I have a short exhortation for you:

Pursue the truth of Jesus Christ. Find community. Live a full life.

You’ve moved into spheres of the world that will encourage you to forget the truth. Do not blindly accept the wisdom of the professors and peers around you. Remember the difference between many of your professors and every other opinionated fool is how many words they wrote on a piece of paper. They’re people… just like everyone else, they are striving to figure out who they are and what they are here for. Challenge their assumptions as much as they challenge yours. There is one authority that has been tested and proved through time: God’s Word. Remember to test all things by Scripture. Of course, in order to test things by Scripture, you must know it! So read it, listen to it, and engage it. It is my hope that we taught you to deal with difficult texts as well as the favored stories. If we did this well, then you struggle to understand God. Remember, it is better to struggle than to be apathetic. God likes when you struggle with Him. It is what He named His people! (Israel means “Struggles with God”)

You were designed for community. Christianity is not a solo act. Find a group that thinks deeply and get involved! Dig in deeply to the lives of those around you and do it with a transparent attitude.
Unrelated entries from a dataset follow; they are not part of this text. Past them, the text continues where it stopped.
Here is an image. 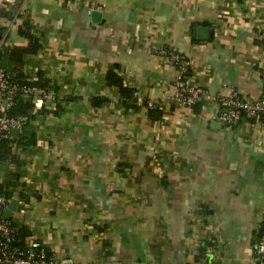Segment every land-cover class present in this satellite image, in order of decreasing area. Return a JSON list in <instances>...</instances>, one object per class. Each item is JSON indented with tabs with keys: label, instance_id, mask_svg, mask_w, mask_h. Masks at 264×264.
I'll return each instance as SVG.
<instances>
[{
	"label": "crops",
	"instance_id": "obj_1",
	"mask_svg": "<svg viewBox=\"0 0 264 264\" xmlns=\"http://www.w3.org/2000/svg\"><path fill=\"white\" fill-rule=\"evenodd\" d=\"M92 2L102 9L16 0L0 11L6 49L28 46L25 22L39 37L25 69L45 72L61 110H35V146L0 169V184H21L4 188L7 209L18 200L12 223L69 264H256L264 115L228 127L218 114L222 96L264 92V0ZM164 48L191 61L204 91L192 108L173 100L178 70ZM114 66L137 109L105 82Z\"/></svg>",
	"mask_w": 264,
	"mask_h": 264
},
{
	"label": "built area",
	"instance_id": "obj_2",
	"mask_svg": "<svg viewBox=\"0 0 264 264\" xmlns=\"http://www.w3.org/2000/svg\"><path fill=\"white\" fill-rule=\"evenodd\" d=\"M92 10H101L92 0H82ZM16 0H0V11L7 6H13ZM6 46L0 42V142L13 139V130L18 129L21 134L24 120L10 115L15 99L19 93L32 98L35 110L51 101L53 95L37 86L21 85L15 81L16 74L4 66ZM159 53L167 57L177 68L176 93L173 100L181 105L192 108L204 94L202 88L196 87L190 81L192 64L190 59L173 49H161ZM35 78L39 74L37 69L32 70ZM27 80V79H26ZM57 97V95H56ZM135 97L138 98L137 93ZM168 98V97H167ZM220 112L218 119L223 126L237 125L243 116L259 118L264 115V92L258 99H249L233 91L228 96L219 98ZM154 107L153 102H148ZM19 137V136H18ZM9 205L5 191L0 187V264H69L70 261L61 260L49 253L41 242L27 240L25 245H16L15 229L11 220L3 218ZM256 264H264V237L255 246Z\"/></svg>",
	"mask_w": 264,
	"mask_h": 264
},
{
	"label": "trees",
	"instance_id": "obj_3",
	"mask_svg": "<svg viewBox=\"0 0 264 264\" xmlns=\"http://www.w3.org/2000/svg\"><path fill=\"white\" fill-rule=\"evenodd\" d=\"M3 30V29H2ZM0 27V34L2 33ZM31 25L25 22L20 28L19 34L29 41L26 47H13L6 49L5 56L8 57L11 63V70L16 74L15 81L21 85L26 86H37L43 90L51 93L53 95L49 104H44L41 107V113L46 114L53 112L54 114H59L60 102L54 93V85L51 81L46 78L44 71H40L37 77H33L30 71L25 68L29 64V57L31 55H37L39 51L43 50V46L40 43V39L36 34L32 33ZM27 79V80H26ZM105 82L107 85L113 88H117L120 94L121 103L125 110L130 108H138L137 99L135 97V90L130 89L125 86L123 79L119 74L118 66L112 67L105 76ZM99 104L98 102H95ZM198 104V102L196 103ZM195 104V105H196ZM194 105V106H195ZM148 106V103H147ZM149 110L155 112V116L160 117L161 111L159 108L149 107ZM35 111V105L31 97L25 95L24 93H19L15 99L14 106L10 110V115L14 117L23 118L24 123L22 127L21 134L17 139H9L0 142V169L3 170L8 164H18L20 163V156L29 148L35 146L36 144V131L34 125V116L32 115ZM244 117V116H243ZM242 117V118H243ZM247 117V116H246ZM9 182L0 184V187L4 190L8 186H20L19 180L15 176L5 175ZM8 199L12 198L11 193H5ZM12 221V220H11ZM15 229V243L16 245H25L28 237H30V232L27 227L22 225H16L14 223ZM264 237V222L260 227L257 243L261 238ZM47 250V249H46ZM49 252V251H48ZM50 253V252H49Z\"/></svg>",
	"mask_w": 264,
	"mask_h": 264
},
{
	"label": "water",
	"instance_id": "obj_4",
	"mask_svg": "<svg viewBox=\"0 0 264 264\" xmlns=\"http://www.w3.org/2000/svg\"><path fill=\"white\" fill-rule=\"evenodd\" d=\"M92 15L94 17L96 16L97 18L101 17V14L98 11L92 12ZM198 31L200 32L201 39L205 40L206 39V35H208V33H209V29L206 28V27L198 28ZM207 38H208V36H207ZM18 136H19V130L18 129L13 130L14 139H17ZM17 206H18V200H13L11 202L9 208L4 212L3 218L5 220H11L13 215H14V212L17 209Z\"/></svg>",
	"mask_w": 264,
	"mask_h": 264
}]
</instances>
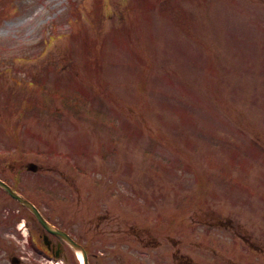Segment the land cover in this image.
Listing matches in <instances>:
<instances>
[{
  "label": "rangeland",
  "instance_id": "rangeland-1",
  "mask_svg": "<svg viewBox=\"0 0 264 264\" xmlns=\"http://www.w3.org/2000/svg\"><path fill=\"white\" fill-rule=\"evenodd\" d=\"M0 87V175L104 228L93 264H264V0H0ZM16 208L0 191V231L42 264Z\"/></svg>",
  "mask_w": 264,
  "mask_h": 264
},
{
  "label": "water",
  "instance_id": "water-1",
  "mask_svg": "<svg viewBox=\"0 0 264 264\" xmlns=\"http://www.w3.org/2000/svg\"><path fill=\"white\" fill-rule=\"evenodd\" d=\"M29 168L31 169H35L36 167L32 164H30ZM0 186H2L9 194H11L13 197L17 198L22 204H24L25 206H27L28 208H30L32 211L35 212V214L37 215V217L39 218V220L42 222V224L49 230H51L52 232H54L55 234L57 235H60L62 237H64L65 239H68V241H71L69 240V238L66 236V234H64L62 231L60 230H57L53 227H51L48 223H46L41 217L40 215L38 214V212L36 211V209L34 208V206L29 202L27 201L26 199H24L22 196H20L19 194H17L16 192H14L7 184H5L4 182H2L0 180ZM87 264V263H86Z\"/></svg>",
  "mask_w": 264,
  "mask_h": 264
},
{
  "label": "flooded vegetation",
  "instance_id": "flooded-vegetation-1",
  "mask_svg": "<svg viewBox=\"0 0 264 264\" xmlns=\"http://www.w3.org/2000/svg\"><path fill=\"white\" fill-rule=\"evenodd\" d=\"M55 249H58L57 247H55ZM59 255H66L67 254V251L66 249L64 248V246H60L59 247ZM66 251V252H65ZM46 255L48 256H51V253L49 254L48 252H45Z\"/></svg>",
  "mask_w": 264,
  "mask_h": 264
},
{
  "label": "bare ground",
  "instance_id": "bare-ground-1",
  "mask_svg": "<svg viewBox=\"0 0 264 264\" xmlns=\"http://www.w3.org/2000/svg\"><path fill=\"white\" fill-rule=\"evenodd\" d=\"M79 258L82 260L81 256L79 255Z\"/></svg>",
  "mask_w": 264,
  "mask_h": 264
}]
</instances>
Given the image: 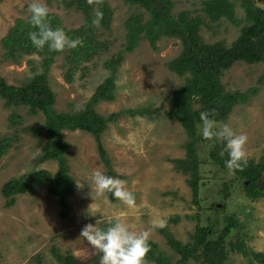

Make sure people know you… I mean really know you. It might be uncomfortable; do it anyway. Pursue knowing Jesus alongside other people.

Finally, Live! Do things that are hard! Enjoy the things God has made. Follow the Word of God and engage the world around you with the mission of God. One of the greatest failings of the church is that we somehow communicated that you are not supposed to be alive. We inadvertently told you that you’re supposed to be bored and unhappy in this life. Sorry… it’s not true! You were created to enjoy life.  Happiness is yours for the having. Chase it!! Remember that you will only find it in and through a consistent and genuine relationship with Jesus. Live life within the construct of His love for you, and you will find tremendous joy!